Oszczędzanie: lokaty czy fundusze?
2008-06-19 11:00
© fot. mat. prasowe
Przeczytaj także: Oszczędzanie na emeryturę: IKE, PPE, fundusz czy lokata?
Jeszcze do niedawna najskuteczniejszą metodą instytucji finansowych działających na polskim rynku były niezwykle rentowne fundusze inwestycyjne. Rzeczywistość weryfikuje jednak marzenia o oszałamiających zyskach z tych inwestycji. Jak więc przetrwać okres dekoniunktury, giełdowej bessy i kiepskich wyników towarzystw inwestycyjnych?Od 2000 roku powstające jak grzyby po deszczu Towarzystwa Funduszy Inwestycyjnych (24 TFI obsługujące ponad 260 funduszy, w stosunku do 1997 – 7 TFI obsługujące 20 funduszy), skrzętnie i dynamicznie pozyskiwały pieniądze bardzo konserwatywnych w tej kwestii Polaków (aktywa funduszy w ciągu 7 lat wzrosły 13-krotnie i osiągnęły w maju 2007 poziom ponad 132 mld PLN).
Kuszące perspektywy wysokich stóp zwrotu z zainwestowanych pieniędzy skutkowały wycofywaniem środków z lokat bankowych, których poziom oprocentowania z roku na rok obniżał się (w roku 2005-2007 do poziomu zaledwie 1-3% dla lokat krótkoterminowych, czy 3-4% dla długoterminowych).
Spadały stopy procentowe, rosła rola akcji i funduszy inwestycyjnych. Trwająca nieprzerwanie od kilku lat hossa na giełdzie faktycznie dawała szanse na osiąganie dobrych wyników. Bogata oferta produktowa pozwalała na dobór odpowiedniego do preferencji klientów stylu inwestowania, od form najbardziej bezpiecznych (fundusze obligacji, rynku pieniężnego, stabilnego wzrostu) po bardziej agresywne (zrównoważone czy akcji). W okresie ostatnich 4 lat można było wiele zarobić... ale i wiele stracić.
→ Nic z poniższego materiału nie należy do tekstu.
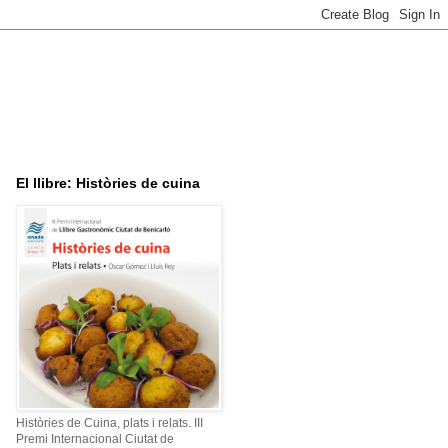
El llibre: Històries de cuina
Històries de Cuina, plats i relats. III
Premi Internacional Ciutat de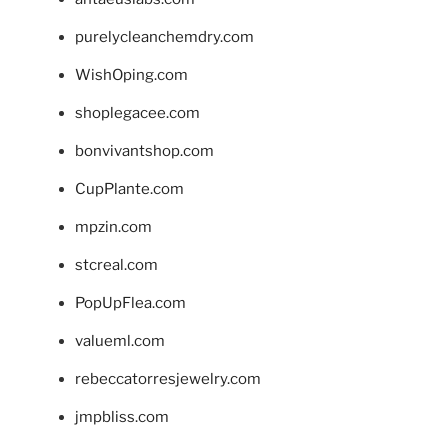
purelycleanchemdry.com
WishOping.com
shoplegacee.com
bonvivantshop.com
CupPlante.com
mpzin.com
stcreal.com
PopUpFlea.com
valueml.com
rebeccatorresjewelry.com
jmpbliss.com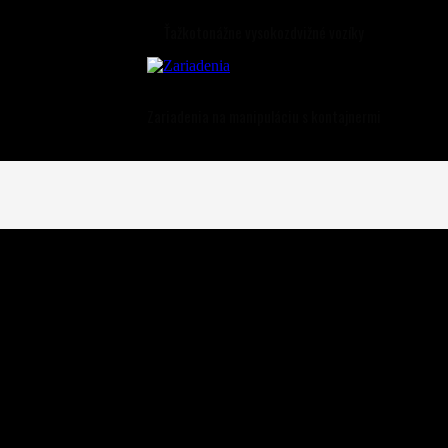
Ťažkotonážne vysokozdvižné vozíky
Zariadenia na manipuláciu s kontajnermi
 na Slovensku.
ľahlivosť VZV.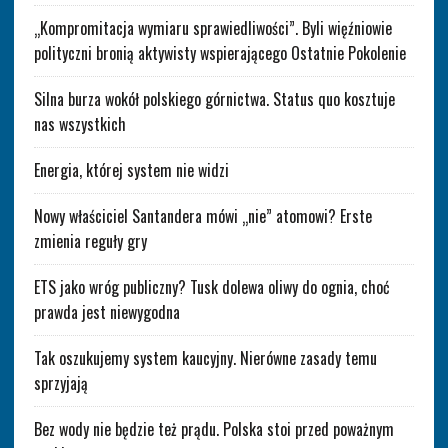
„Kompromitacja wymiaru sprawiedliwości”. Byli więźniowie
polityczni bronią aktywisty wspierającego Ostatnie Pokolenie
Silna burza wokół polskiego górnictwa. Status quo kosztuje
nas wszystkich
Energia, której system nie widzi
Nowy właściciel Santandera mówi „nie” atomowi? Erste
zmienia reguły gry
ETS jako wróg publiczny? Tusk dolewa oliwy do ognia, choć
prawda jest niewygodna
Tak oszukujemy system kaucyjny. Nierówne zasady temu
sprzyjają
Bez wody nie będzie też prądu. Polska stoi przed poważnym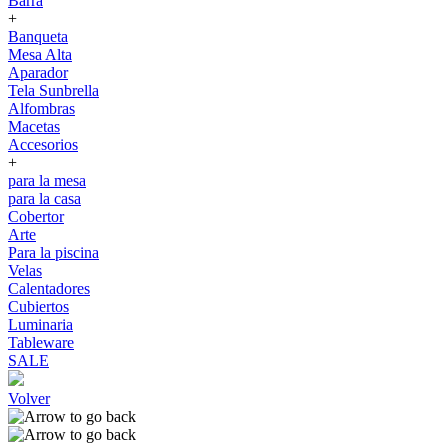
Barra
+
Banqueta
Mesa Alta
Aparador
Tela Sunbrella
Alfombras
Macetas
Accesorios
+
para la mesa
para la casa
Cobertor
Arte
Para la piscina
Velas
Calentadores
Cubiertos
Luminaria
Tableware
SALE
Volver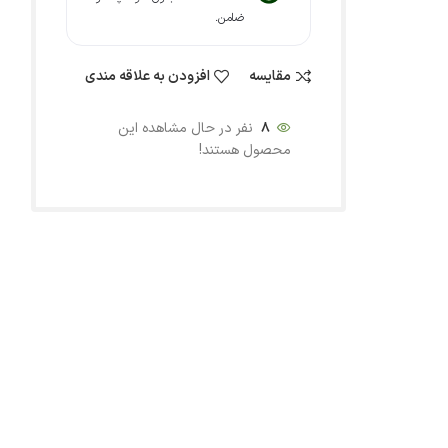
ضامن.
مقایسه
افزودن به علاقه مندی
8
نفر در حال مشاهده این
محصول هستند!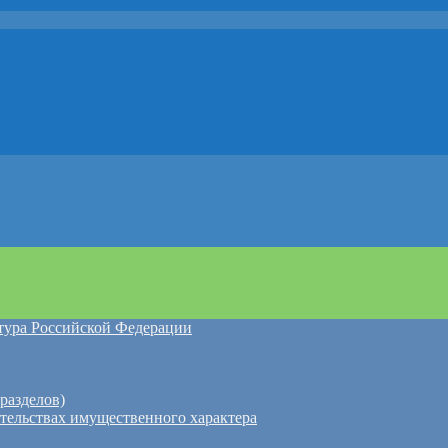
атура Российской Федерации
разделов)
ательствах имущественного характера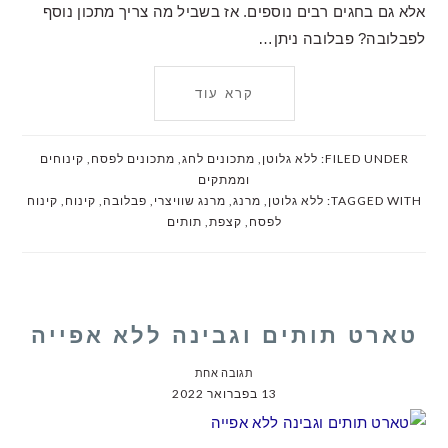
אלא גם בחגים רבים נוספים. אז בשביל מה צריך מתכון נוסף
לפבלובה? פבלובה ניתן…
קרא עוד
FILED UNDER:
ללא גלוטן
,
מתכונים לחג
,
מתכונים לפסח
,
קינוחים
וממתקים
TAGGED WITH:
ללא גלוטן
,
מרנג
,
מרנג שוויצרי
,
פבלובה
,
קינוח
,
קינוח
לפסח
,
קצפת
,
תותים
טארט תותים וגבינה ללא אפייה
תגובה אחת
13 בפברואר 2022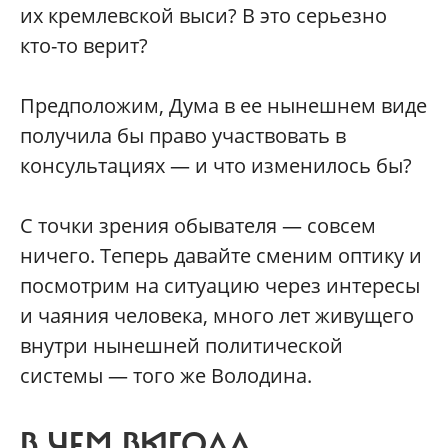
их кремлевской выси? В это серьезно
кто-то верит?
Предположим, Дума в ее нынешнем виде
получила бы право участвовать в
консультациях — и что изменилось бы?
С точки зрения обывателя — совсем
ничего. Теперь давайте сменим оптику и
посмотрим на ситуацию через интересы
и чаяния человека, много лет живущего
внутри нынешней политической
системы — того же Володина.
В ЧЕМ ВЫГОДА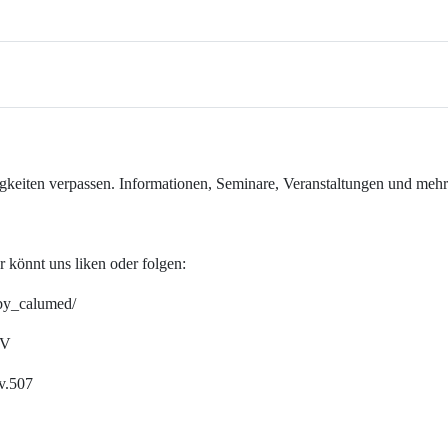
gkeiten verpassen. Informationen, Seminare, Veranstaltungen und mehr
r könnt uns liken oder folgen:
by_calumed/
eV
v.507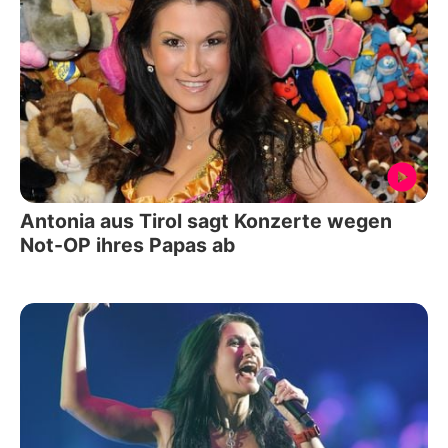
Antonia aus Tirol sagt Konzerte wegen
Not-OP ihres Papas ab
Efekt negatywnych wydarzeń na rynkach kapitałowych – korekta na GPW, wzrost stóp procentowych, inflacja – trwających nieprzerwanie od ponad roku, najbardziej odczuli posiadacze ryzykownych funduszy akcyjnych, którzy w porę nie pomyśleli o dywersyfikacji swoich portfeli. Właściwie na 400 funduszy dostępnych na rynku, jedynie ok. 25% z nich oparło się nieprzychylnym warunkom rynkowym. W większości znalazły się te agresywnie, których udział w akcjach był przeważający. W okresie maj 2007 – maj 2008 fundusze, które jeszcze kilka miesięcy wcześniej notowały kilkudziesięcioprocentowe stopy zwrotu, osiągnęły straty rzędu 20-30% (straciły wszystkie fundusze inwestujące w akcje). Poniższa tabela przedstawia porównanie wyników (stopy zwrotu) wybranych funduszy w okresie 36 miesięcy.
fot. mat. prasowe
Ucierpiał zarówno rynek akcji jak i obligacji. Pierwszy za sprawą braku kapitału z powodu masowego wycofywania środków z funduszy akcyjnych (od początku roku różnica między wpłatami a umorzeniami wyniosła ponad -17 mld PLN), jak również z powodu korekty sztucznie wywindowanych cen akcji w okresie zwiększonego popytu na te formy inwestycji. Dodatkowo, niepewna sytuacja na rynku amerykańskim
i planowane akcje prywatyzacyjne polskich spółek, których przewidywana podaż zachwiała równowagę. Rynek obligacji został natomiast stłamszony przez rosnącą inflację i podwyżki stóp procentowych, których dalszy ciąg nastąpi prawdopodobnie już niebawem.